Exercise description:
Print the following item lines verbatim, starting at the line that contains "sons as Canadians." and stopping after the line that contains "she started crying".

Records for this exercise:
*** Begin section ***
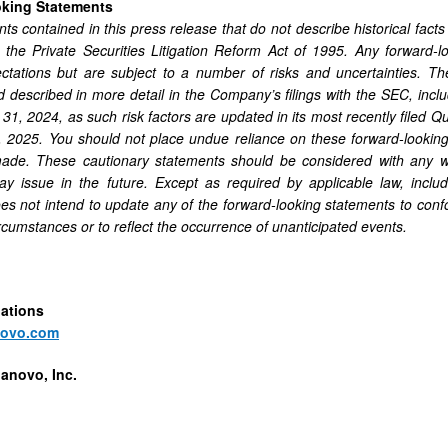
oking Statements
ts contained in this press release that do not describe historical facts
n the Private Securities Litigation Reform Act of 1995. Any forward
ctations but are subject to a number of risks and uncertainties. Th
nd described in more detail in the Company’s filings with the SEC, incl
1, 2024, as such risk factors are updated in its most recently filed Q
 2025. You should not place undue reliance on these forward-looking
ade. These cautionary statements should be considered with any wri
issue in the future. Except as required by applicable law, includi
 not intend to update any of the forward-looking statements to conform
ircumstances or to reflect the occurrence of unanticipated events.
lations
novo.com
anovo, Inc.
*** End section ***
*** Begin section ***
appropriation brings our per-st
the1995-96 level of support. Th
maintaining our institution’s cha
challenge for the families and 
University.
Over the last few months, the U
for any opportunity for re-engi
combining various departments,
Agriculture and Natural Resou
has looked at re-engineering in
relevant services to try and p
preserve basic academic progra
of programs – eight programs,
*** End section ***
*** Begin section ***
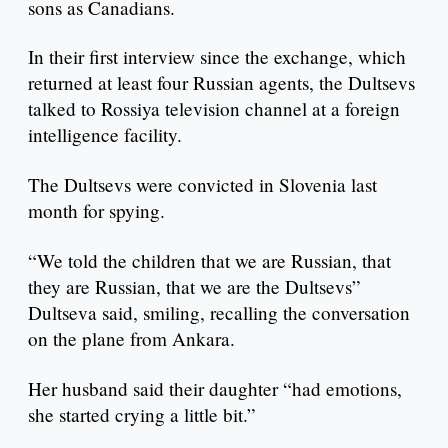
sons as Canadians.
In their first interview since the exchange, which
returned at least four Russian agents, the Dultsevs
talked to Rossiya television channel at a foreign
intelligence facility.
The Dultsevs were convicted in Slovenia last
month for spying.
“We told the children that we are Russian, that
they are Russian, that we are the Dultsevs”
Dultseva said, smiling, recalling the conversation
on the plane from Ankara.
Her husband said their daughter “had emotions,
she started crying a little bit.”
*** End section ***
Answer to this task:
sons as Canadians.
In their first interview since the exchange, which
returned at least four Russian agents, the Dultsevs
talked to Rossiya television channel at a foreign
intelligence facility.
The Dultsevs were convicted in Slovenia last
month for spying.
“We told the children that we are Russian, that
they are Russian, that we are the Dultsevs”
Dultseva said, smiling, recalling the conversation
on the plane from Ankara.
Her husband said their daughter “had emotions,
she started crying a little bit.”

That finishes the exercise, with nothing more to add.